Par Nounpètéh Kambou
Des frontières qui divisent plutôt qu’elles unissent, a déploré le professeur Balima. Il souligne que de nombreuses familles et communautés se retrouvent aujourd’hui séparées par ces lignes tracées arbitrairement par le colon dans l’unique but de mieux exploiter les peuples africains.
Ce qui engendre des conséquences déplorables. « Il y a des familles qui se retrouvent divisées par des frontières artificielles. Donc, il y a parfois des communautés qui se retrouvent à cheval entre deux pays différents. Et évidemment, ça peut entraîner des problèmes », déplore-t-il.

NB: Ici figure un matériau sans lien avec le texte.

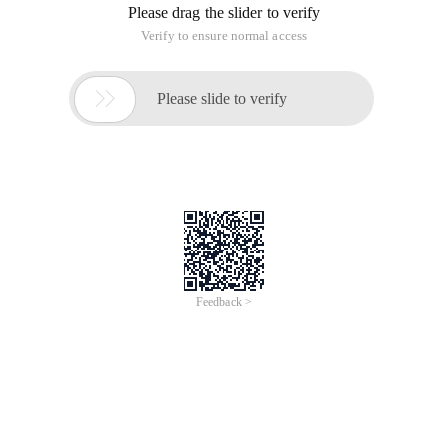
Please drag the slider to verify
Verify to ensure normal access

Please slide to verify
Feedback >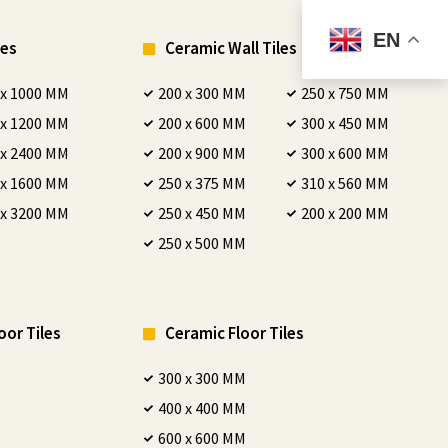
EN
les
Ceramic Wall Tiles
 x 1000 MM
200 x 300 MM
250 x 750 MM
 x 1200 MM
200 x 600 MM
300 x 450 MM
 x 2400 MM
200 x 900 MM
300 x 600 MM
 x 1600 MM
250 x 375 MM
310 x 560 MM
 x 3200 MM
250 x 450 MM
200 x 200 MM
250 x 500 MM
oor Tiles
Ceramic Floor Tiles
300 x 300 MM
400 x 400 MM
600 x 600 MM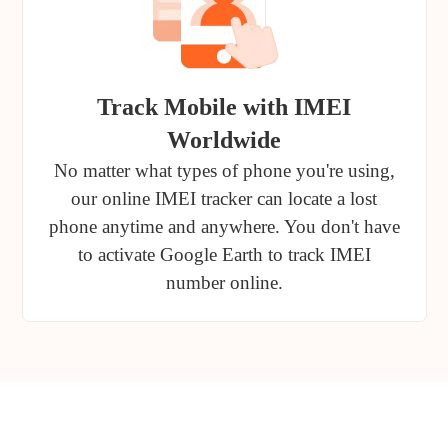
Track Mobile with IMEI
Worldwide
No matter what types of phone you're using,
our online IMEI tracker can locate a lost
phone anytime and anywhere. You don't have
to activate Google Earth to track IMEI
number online.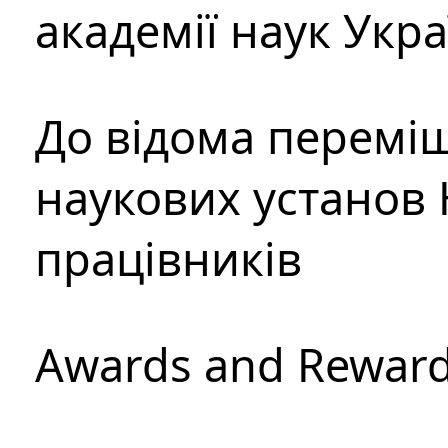
академії наук Укр
До відома перемі
наукових установ 
працівників
Awards and Rewar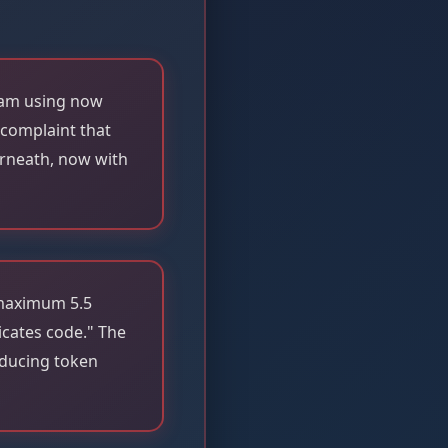
 am using now
 complaint that
erneath, now with
 maximum 5.5
icates code." The
educing token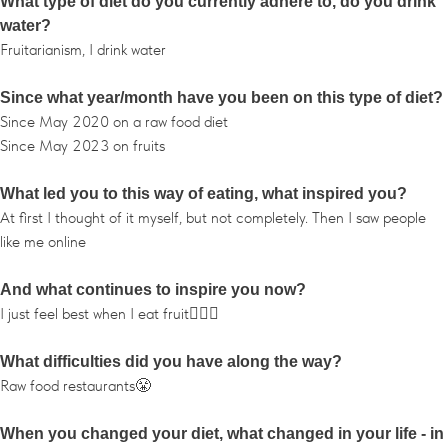
What type of diet do you currently adhere to, do you drink
water?
Fruitarianism, I drink water
Since what year/month have you been on this type of diet?
Since May 2020 on a raw food diet
Since May 2023 on fruits
What led you to this way of eating, what inspired you?
At first I thought of it myself, but not completely. Then I saw people
like me online
And what continues to inspire you now?
I just feel best when I eat fruit🤷🏾‍♂️
What difficulties did you have along the way?
Raw food restaurants😤
When you changed your diet, what changed in your life - in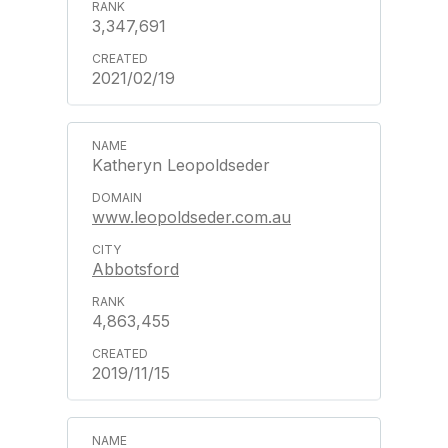
3,347,691
2021/02/19
Katheryn Leopoldseder
www.leopoldseder.com.au
Abbotsford
4,863,455
2019/11/15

Ce phénomène fallacieux du système colonial et souvent muet, met à mal la cohésion sociale et complique la coexistence entre communautés liées par des valeurs, des langues, et une histoire communes.
Des populations peulh, gourmantché, mossi, lobi ou haoussa vivent ainsi écartées entre plusieurs États, avec des identités partagées et des réalités politiques différentes.
Pour apaiser les tensions et prévenir les conflits intercommunautaires, le forum a mis en avant la nécessité urgente d’un dialogue permanent.
« Il faut trouver les voies et moyens de créer des passerelles de dialogue pour la coexistence entre les différentes communautés dans les zones frontalières », a plaidé Serge Théophile Balima.
Il ne s’agit pas de redessiner les cartes, mais d’humaniser les frontières en les rendant moins rigides et plus perméables au vivre-ensemble. Une sorte de penser au modèle africain.
Interrogé sur la question du retrait des pays de l’Alliance des États du Sahel (AES) de la CEDEAO et sur l’appel du président ghanéen en faveur d’un retour à l’organisation, l’universitaire reste nuancé.
« Il est tout à fait dans son rôle, mais ce qu’il faut savoir, c’est que l’existence de l’AES n’est pas incompatible avec la coopération avec d’autres entités sous-régionales. » Pour lui, l’avenir se trouve dans une coopération renforcée et solidaire, au-delà des structures institutionnelles actuelles.
Un avenir où les États africains reconnaissent enfin que la paix durable passe par une meilleure prise en compte des réalités culturelles et sociales des populations vivant dans les zones frontalières.
« La coopération sous-régionale va demeurer et des passerelles de solidarité vont être trouvées dans l’intérêt des peuples respectifs », conclut le Pr Balima.